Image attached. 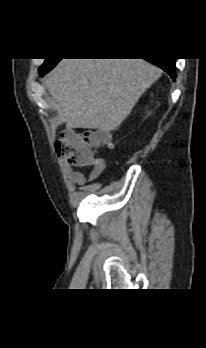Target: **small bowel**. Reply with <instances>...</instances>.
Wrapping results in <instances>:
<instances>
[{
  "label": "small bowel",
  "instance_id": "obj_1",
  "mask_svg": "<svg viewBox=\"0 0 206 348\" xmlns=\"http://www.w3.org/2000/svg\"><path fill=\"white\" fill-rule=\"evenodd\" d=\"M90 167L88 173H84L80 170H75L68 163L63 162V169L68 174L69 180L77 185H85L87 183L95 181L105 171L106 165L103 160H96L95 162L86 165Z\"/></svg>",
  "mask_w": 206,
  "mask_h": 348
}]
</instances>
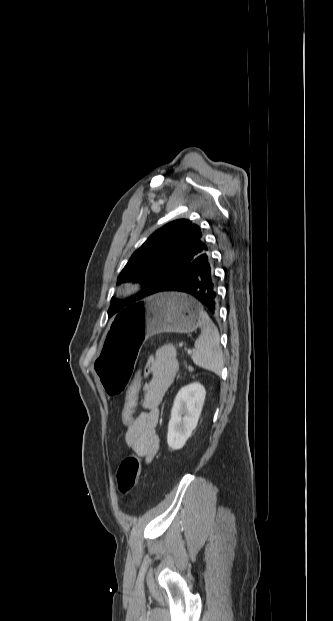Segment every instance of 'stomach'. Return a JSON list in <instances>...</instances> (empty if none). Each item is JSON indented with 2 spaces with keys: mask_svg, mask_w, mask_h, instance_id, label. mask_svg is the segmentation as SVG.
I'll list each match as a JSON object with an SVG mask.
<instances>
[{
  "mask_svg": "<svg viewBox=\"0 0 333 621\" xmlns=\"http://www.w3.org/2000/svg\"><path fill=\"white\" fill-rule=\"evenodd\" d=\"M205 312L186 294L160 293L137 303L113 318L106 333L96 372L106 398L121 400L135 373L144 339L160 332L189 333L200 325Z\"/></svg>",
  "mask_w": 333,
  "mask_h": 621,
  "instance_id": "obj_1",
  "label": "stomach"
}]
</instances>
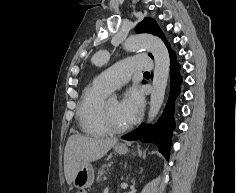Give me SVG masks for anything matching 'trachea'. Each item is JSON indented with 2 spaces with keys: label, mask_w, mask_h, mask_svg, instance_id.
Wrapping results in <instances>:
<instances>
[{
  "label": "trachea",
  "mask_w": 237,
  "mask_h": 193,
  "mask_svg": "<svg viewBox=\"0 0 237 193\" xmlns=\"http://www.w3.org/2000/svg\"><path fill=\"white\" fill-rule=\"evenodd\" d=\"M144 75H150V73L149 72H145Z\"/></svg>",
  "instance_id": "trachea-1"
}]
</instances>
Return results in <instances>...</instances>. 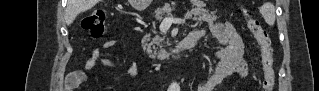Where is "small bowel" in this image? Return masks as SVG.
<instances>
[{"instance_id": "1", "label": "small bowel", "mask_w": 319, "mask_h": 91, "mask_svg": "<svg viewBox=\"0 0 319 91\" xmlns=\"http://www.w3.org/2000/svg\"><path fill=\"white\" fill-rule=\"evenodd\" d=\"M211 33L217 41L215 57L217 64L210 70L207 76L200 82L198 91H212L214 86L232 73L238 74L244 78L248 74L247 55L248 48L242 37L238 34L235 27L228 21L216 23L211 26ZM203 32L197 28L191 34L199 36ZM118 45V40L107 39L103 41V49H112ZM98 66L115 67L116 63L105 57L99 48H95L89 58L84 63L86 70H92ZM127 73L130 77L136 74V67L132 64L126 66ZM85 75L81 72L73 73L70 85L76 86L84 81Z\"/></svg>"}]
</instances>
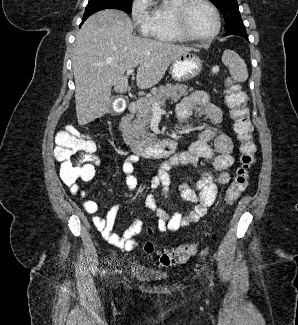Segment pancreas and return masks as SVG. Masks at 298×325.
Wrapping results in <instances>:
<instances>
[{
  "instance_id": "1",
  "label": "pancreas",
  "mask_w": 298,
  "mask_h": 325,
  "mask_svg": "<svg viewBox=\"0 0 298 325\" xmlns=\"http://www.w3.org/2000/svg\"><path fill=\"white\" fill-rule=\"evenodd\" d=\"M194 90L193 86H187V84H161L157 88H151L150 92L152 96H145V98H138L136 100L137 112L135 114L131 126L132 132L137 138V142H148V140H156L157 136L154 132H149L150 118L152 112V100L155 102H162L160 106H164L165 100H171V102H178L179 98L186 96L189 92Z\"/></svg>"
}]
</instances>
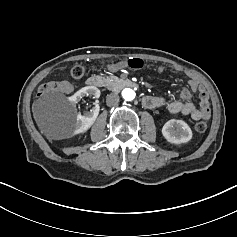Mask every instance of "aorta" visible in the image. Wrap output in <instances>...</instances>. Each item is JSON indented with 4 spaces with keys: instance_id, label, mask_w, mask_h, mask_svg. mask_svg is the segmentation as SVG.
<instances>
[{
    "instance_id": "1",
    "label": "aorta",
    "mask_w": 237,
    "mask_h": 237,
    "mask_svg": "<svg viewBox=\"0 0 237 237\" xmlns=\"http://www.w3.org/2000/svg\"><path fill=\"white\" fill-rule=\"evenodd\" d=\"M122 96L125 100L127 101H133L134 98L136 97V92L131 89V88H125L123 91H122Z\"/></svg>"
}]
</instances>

Task to carry out: Convert the records, from the line holding "Mask every instance" through the end of the records, inclusive, into a Markdown table with the columns Row and Line, numbering each row and skipping blank lines. Leave the pictures out of the table.

Full solution:
| Row | Line |
|---|---|
| 1 | Mask every instance of "aorta" visible in the image. Wrap output in <instances>...</instances>. Each item is JSON indented with 4 spaces with keys: instance_id, label, mask_w, mask_h, mask_svg. mask_svg is the segmentation as SVG. |
| 2 | <instances> |
| 3 | [{ |
| 4 |     "instance_id": "1", |
| 5 |     "label": "aorta", |
| 6 |     "mask_w": 237, |
| 7 |     "mask_h": 237, |
| 8 |     "mask_svg": "<svg viewBox=\"0 0 237 237\" xmlns=\"http://www.w3.org/2000/svg\"><path fill=\"white\" fill-rule=\"evenodd\" d=\"M122 96L125 100L127 101H133L134 98L136 97V92L131 89V88H125L123 91H122Z\"/></svg>" |
| 9 | }] |
| 10 | </instances> |